Jesteście pewni, że Sony WF-1000XM4 to referencyjne słuchawki True Wireless? Owszem, mamy tu piękny miks LDAC, DSEE, ANC i magicznie rozrywkowe zestrojenie, ale konkurencja nie śpi! Przed Wami test Sony WF-1000XM4 i kilka odniesień do innych TWSów.
Kiedy sprawdziłem, ile czasu minęło od recki poprzednika WF-1000XM4 (zobacz test Sony WF-1000XM3), odczułem to niezbyt przyjemne wrażenie, że rzeczywistość wokół nas już nie przyśpieszyła, a po prostu pędzi.
Najnowsza odsłona True Wireless od japońskiego producenta świetnie to ucieleśnia – zupełnie przeprojektowano zarówno „pąki”, jak i etui, a do tego dodano kilka smaczków.
Czy Sony WF-1000XM4 to ciągle przedstawiciel referencyjnego urządzenia w tej klasie słuchawek? Sprawdzamy!
Przeglądając specyfikację tego modelu można powiedzieć jedno: jeśli ktoś chciałby opisać topowe urządzenie, zrobiłby to tak, jak widzimy powyżej.
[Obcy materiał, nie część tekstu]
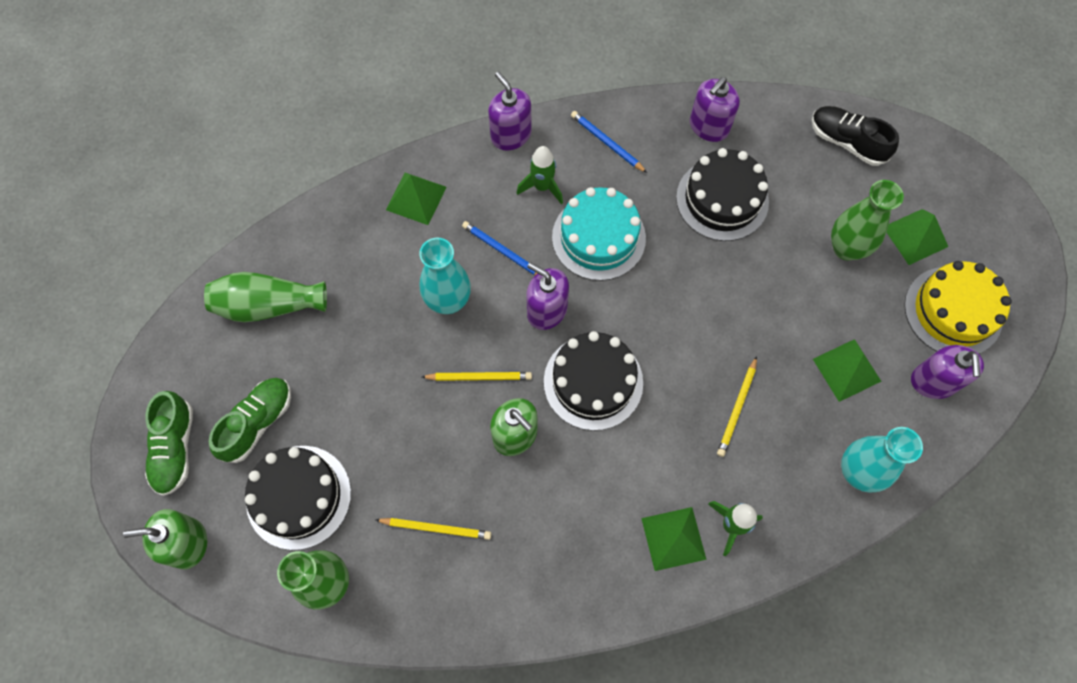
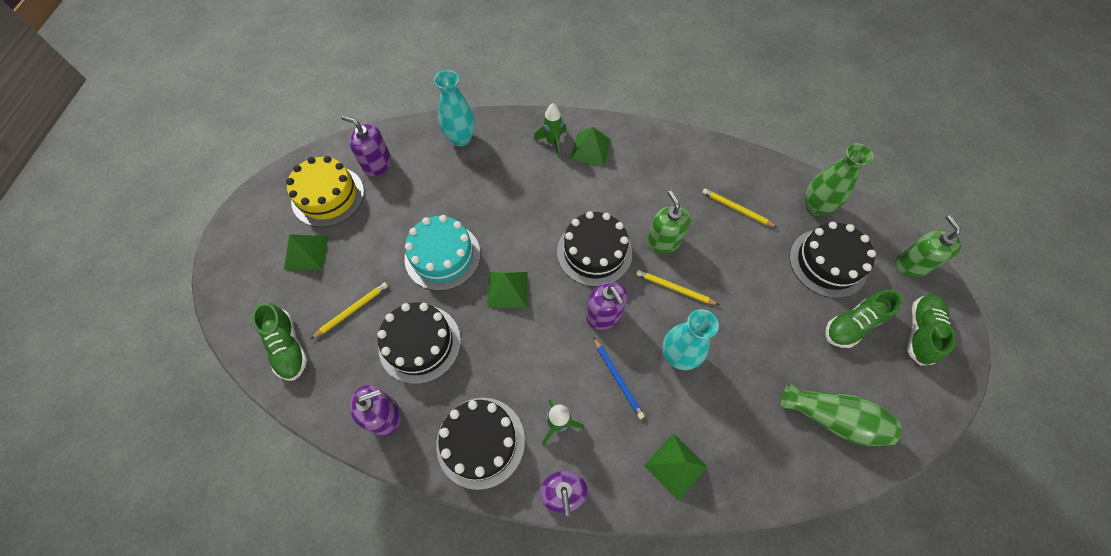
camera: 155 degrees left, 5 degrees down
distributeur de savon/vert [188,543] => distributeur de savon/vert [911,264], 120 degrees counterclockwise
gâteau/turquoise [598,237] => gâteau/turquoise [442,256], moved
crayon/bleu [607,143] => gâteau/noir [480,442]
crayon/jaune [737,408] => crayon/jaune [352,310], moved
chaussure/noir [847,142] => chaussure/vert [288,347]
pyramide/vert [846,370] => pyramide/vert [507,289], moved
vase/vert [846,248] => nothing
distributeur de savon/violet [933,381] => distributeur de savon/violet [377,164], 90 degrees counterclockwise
Mamy gęste kodeki, mocną baterię, słynne ANC, które jest przywoływane jako punkt odniesienia dla konkurencji, autorskie systemy, jakich ze świecą szukać u konkurencji (360 Audio i DSEE) i aplikację, oferującą nie tylko to, czego się po niej zwykle spodziewamy, ale też rozbudowaną automatykę dostosowującą ANC i tryb transparentny do warunków zewnętrznych.
Renoma i wyposażenie kosztują – nawet teraz, kiedy już minęło trochę czasu od premiery WF-1000XM4, na stronie domowej Sony każe sobie za nie płacić 1 199 zł.
Słuchawki otrzymujemy w maleńkim opakowaniu, które bardziej wygląda jakby skrywało parę skarpetek, niż urządzenie za ponad 1000 zł. Ja rozumiem ekologię, ale czy nie można było zrobić tego jakoś bardziej z głową?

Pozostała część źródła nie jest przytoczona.